Tanzania - At the Hand of Man
A tiny tropical island off Tanzania's coast has seen a disproportionate amount of action throughout its history. Graham Mercer discovers the story behind Kilwa Kisiwani's beguiling ruins.

A tiny tropical island off Tanzania's coast has seen a disproportionate amount of action throughout its history. Graham Mercer discovers the story behind Kilwa Kisiwani's beguiling ruins.

The beginnings of Kilwa Kisiwani are swathed in myth, but one thing is clear: this seemingly insignificant island, only 8km long, has been destined to occupy a place in East Africa's history out of all proportion to its size.

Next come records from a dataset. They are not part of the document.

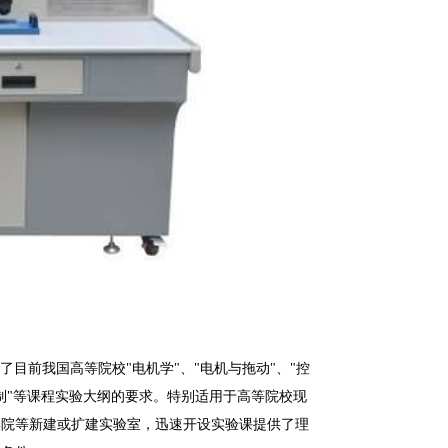
目前我国高等院校"电机学"、"电机与拖动"、"控
控制"等课程实验大纲的要求。特别适用于高等院校现
学院等新建或扩建实验室，迅速开设实验课提供了理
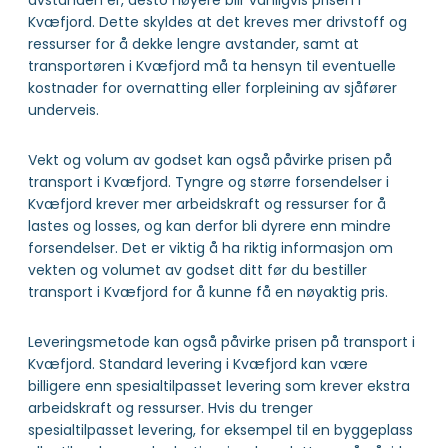
avstanden er, desto høyere blir vanligvis prisen i
Kvæfjord. Dette skyldes at det kreves mer drivstoff og
ressurser for å dekke lengre avstander, samt at
transportøren i Kvæfjord må ta hensyn til eventuelle
kostnader for overnatting eller forpleining av sjåfører
underveis.
Vekt og volum av godset kan også påvirke prisen på
transport i Kvæfjord. Tyngre og større forsendelser i
Kvæfjord krever mer arbeidskraft og ressurser for å
lastes og losses, og kan derfor bli dyrere enn mindre
forsendelser. Det er viktig å ha riktig informasjon om
vekten og volumet av godset ditt før du bestiller
transport i Kvæfjord for å kunne få en nøyaktig pris.
Leveringsmetode kan også påvirke prisen på transport i
Kvæfjord. Standard levering i Kvæfjord kan være
billigere enn spesialtilpasset levering som krever ekstra
arbeidskraft og ressurser. Hvis du trenger
spesialtilpasset levering, for eksempel til en byggeplass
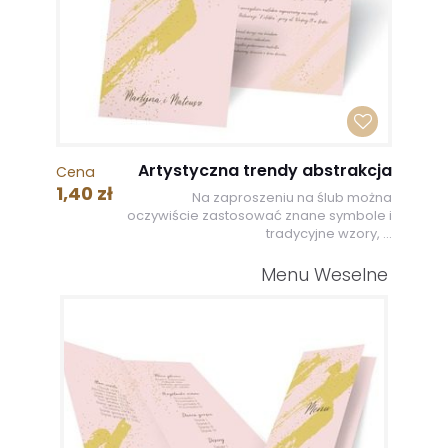
Artystyczna trendy abstrakcja
Cena
1,40 zł
Na zaproszeniu na ślub można
oczywiście zastosować znane symbole i
tradycyjne wzory, ...
Menu Weselne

In total, Kilwa actually comprises three settlements, situated on the Tanzanian coast 220km south of Dar es Salaam as the Pied crow flies, but closer to 300km by road. Kilwa Kivinje ("of the casuarinas") and Kilwa Masoko ("of the market") are both on the mainland, 25km apart. Just offshore from Masoko is Kilwa Kisiwani ("on the island"). It is the story of the latter that is the most intriguing.

One version suggests that it was settled by Omanis around 700AD. Another talks of a Shirazi prince who arrived three centuries later and is said to have bought the whole place from a local headman in return for a length of cloth equal to its circumference.

Whatever its origins, Kilwa was praised in 1332 by the Moroccan traveller Ibn Battuta as "one of the most beautiful and well-constructed towns". Almost 200 years later the Portuguese were obliged to agree. Bristling with superior, anti-Islamic prejudices, their mindset must have suffered a serious shake-up. For instead of mud huts they found "a Moorish town with many fair houses of stones and mortar".

And instead of savages they found literate Muslims, "some fair and some black, finely clad in many rich garments of gold and silk and cotton, and the women as well; also with much gold and silver in chains and bracelets and many jewelled earrings". Their elegance was no doubt enhanced by all the perfumes of Arabia.

Gold was so common that ivory was relatively more expensive, for since about 1300 all the gold from the mines of the Monomotapa kingdom in Zimbabwe had passed through Kilwa, via Mozambique. Kisiwani became known as "the jewel of the Zanj coast" because of its wealth and the expressions of that wealth, its beautiful buildings.